The Unflinching Eye: del Toro and the Taboo of On-Screen Child Death
Back in college, my film professor spoke of some of the last remaining taboos in film. One of the largest taboos, he claimed, was that children – child actors, not dolls – were never explicitly shown in violent death on-screen. The unflinching death of a child, more specifically a murder, was off-limits for many filmmakers. He urged us to list examples of when we actually got to see a child character die a violent death in front of the camera. All examples, most notably Pet Semetery from this group, were debunked as the camera, the eye of the audience, in essence has to look away from the act itself because it’s too horrifying. He wondered aloud who would be the first filmmaker to break that taboo, and how tasteless it would be.
I put my money on Takashi Miike. I was dead wrong. Of all people, the first time I watched a child die on screen was in a Guillermo del Toro film. The first example that many would site before this film is the death of Ofelia in Pan’s Labyrinth, but there’s an interesting rub to that one: we don’t watch Ofelia get shot. We do not see a bullet enter her. The gun is pointed off camera. We see her flinch, we see her bleed, we see her corpse, but we do not get to witness her injury the way that del Toro presents the death of a child in The Devil’s Backbone. In fact, it’s the way that he treated Santi’s death in The Devil’s Backbone that really cements the acceptance of this taboo challenge.

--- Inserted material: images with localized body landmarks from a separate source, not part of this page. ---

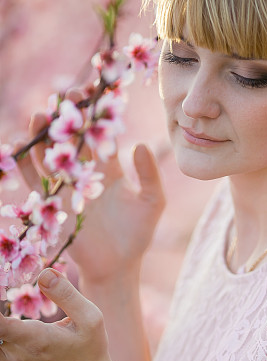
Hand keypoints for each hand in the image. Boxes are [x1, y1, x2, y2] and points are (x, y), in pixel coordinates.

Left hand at [0, 268, 115, 360]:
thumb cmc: (90, 348)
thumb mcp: (91, 318)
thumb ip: (66, 294)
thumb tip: (43, 272)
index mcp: (36, 339)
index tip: (1, 286)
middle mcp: (16, 352)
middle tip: (6, 282)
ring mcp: (9, 359)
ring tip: (6, 293)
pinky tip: (6, 313)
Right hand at [17, 92, 165, 283]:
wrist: (117, 266)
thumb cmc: (138, 234)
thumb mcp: (151, 202)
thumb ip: (148, 174)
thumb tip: (139, 144)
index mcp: (109, 168)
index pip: (100, 134)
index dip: (97, 115)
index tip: (95, 94)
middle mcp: (85, 173)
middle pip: (72, 138)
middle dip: (68, 116)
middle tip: (67, 96)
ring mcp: (67, 186)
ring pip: (51, 154)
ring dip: (44, 134)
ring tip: (41, 115)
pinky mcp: (52, 202)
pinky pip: (35, 179)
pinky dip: (27, 163)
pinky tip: (22, 145)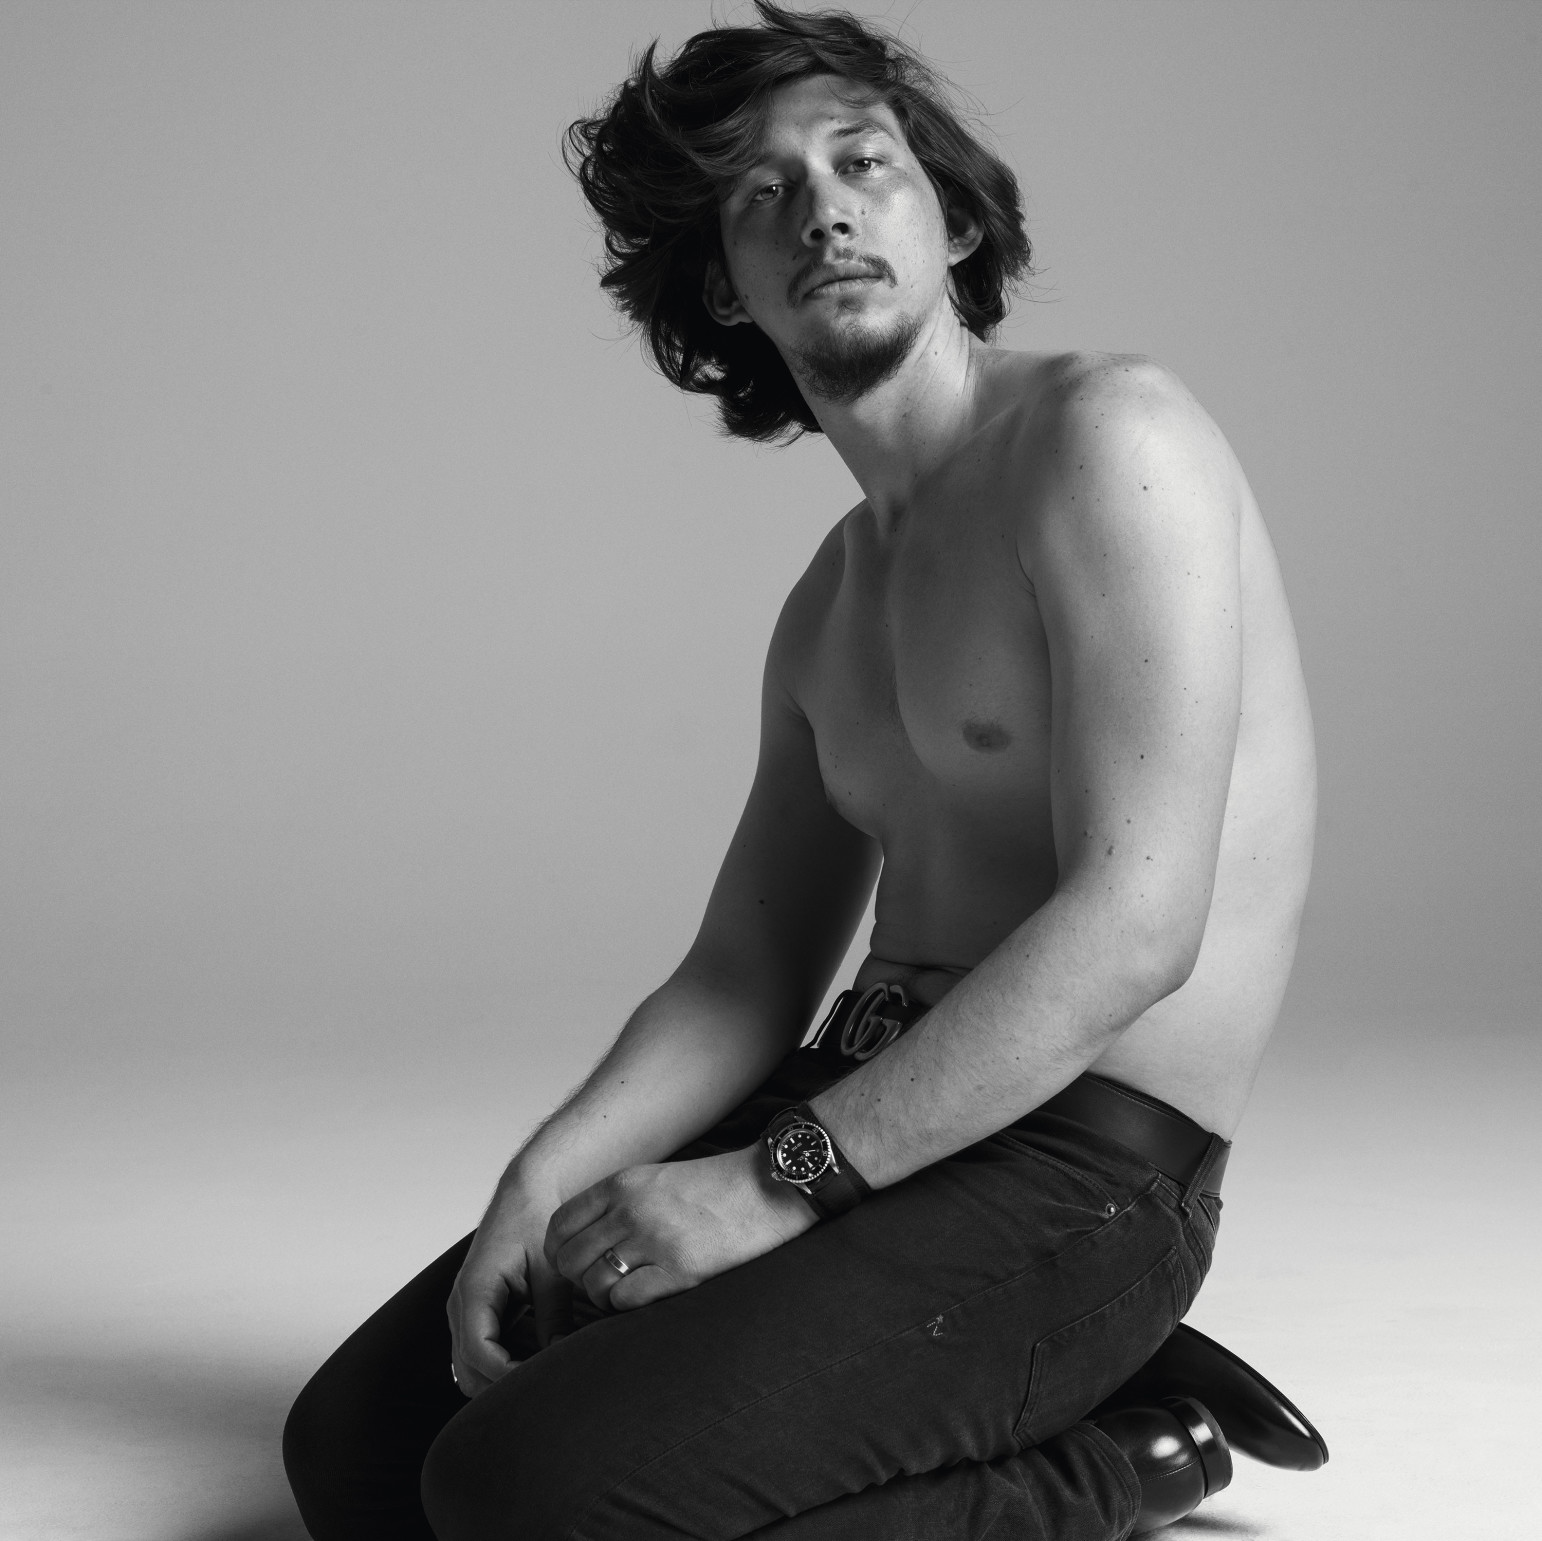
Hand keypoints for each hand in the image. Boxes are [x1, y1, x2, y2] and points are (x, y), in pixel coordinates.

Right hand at [447, 1179, 571, 1397]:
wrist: (522, 1195)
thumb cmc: (533, 1223)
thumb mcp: (550, 1268)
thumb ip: (554, 1314)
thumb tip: (560, 1356)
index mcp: (475, 1291)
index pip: (480, 1352)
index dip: (509, 1375)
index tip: (542, 1379)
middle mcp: (460, 1305)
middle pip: (469, 1372)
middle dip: (504, 1386)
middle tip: (546, 1383)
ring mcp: (462, 1311)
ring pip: (470, 1370)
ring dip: (500, 1380)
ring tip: (541, 1375)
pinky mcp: (473, 1313)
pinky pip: (477, 1355)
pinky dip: (499, 1367)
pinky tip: (532, 1362)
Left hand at [545, 1146, 814, 1310]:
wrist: (769, 1188)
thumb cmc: (717, 1187)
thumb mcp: (658, 1179)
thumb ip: (619, 1203)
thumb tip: (587, 1242)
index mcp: (623, 1184)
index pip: (560, 1224)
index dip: (559, 1250)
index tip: (573, 1263)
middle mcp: (631, 1210)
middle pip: (570, 1258)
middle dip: (578, 1278)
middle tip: (600, 1282)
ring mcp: (654, 1240)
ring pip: (593, 1283)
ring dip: (602, 1296)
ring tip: (625, 1292)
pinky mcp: (679, 1269)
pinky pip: (625, 1300)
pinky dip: (627, 1306)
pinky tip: (647, 1297)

When we first begin watching Santi die at the start of the movie, Jaime is crying over him; we think Jaime has killed him, and are further lead to believe this assumption based upon his bullying behavior for the first hour and fifteen minutes of the film. We believe the inference because conventional wisdom tells us that, deep down, we won’t get to see the gritty details. However, when we get to see what actually happened, Jacinto’s murder of Santi is very explicit. The camera doesn’t move away from the action. In fact, we’re more in touch with Santi at the moment of his death: when Santi smacks his head – which we do indeed get to witness – there’s a brief moment of a bright flash of light. We see him begin to go into shock. We see him get bound and tossed into the pool. The entire time, del Toro does not look away.
So how is del Toro able to break the taboo in showing Santi being murdered? He treats the character with respect and a sense of justice. Far from gratuitous, the scene is a factual account of a terrible event. The effects are not gory, with twenty gallons of fake blood pouring from the wound. It’s not loud and melodramatic. It furthers the story and connects us to the characters, both dead and alive. It gives us a bond of fear with Jaime. It makes Carlos finally understand that the ghost is not the villain. It makes us hate Jacinto for not trying to save Santi. Jacinto disposes of the body as though Santi is nothing. We experience all of this and get enraged. We’re scared for the children of the orphanage because we don’t want the same thing to happen to them. We want Jacinto stopped.
The most extraordinary thing that del Toro does is that he does not make the children into monsters. They attack Jacinto out of the necessity that he will kill them if they don’t defend themselves; however, Carlos does not stab Jacinto. Rather, he pushes him into the pool, effectively giving him to Santi as requested. What does Santi do? He does not drag Jacinto down into the depths, but instead embraces him. A simple hug, quite literally the embrace of death. Rather than scratch or claw or take revenge, Santi hugs. There’s a surprising amount of mercy in the action. del Toro does not allow his protagonists to become murderers themselves, and for this reason, we can cheer the death of the murderer because the victims get to remain children.
Will others come along and take up this taboo? Most likely. Movies are getting gorier by the day in a bid to out-shock each other. I can guarantee that the results will not have nearly half the impact that this film’s scene did. Santi’s death in The Devil’s Backbone takes us to another place entirely: the presentation of the action, the inspiration of the audience, and the retention of humanity of its characters. In short, del Toro successfully challenged this taboo by handling it with class and respect.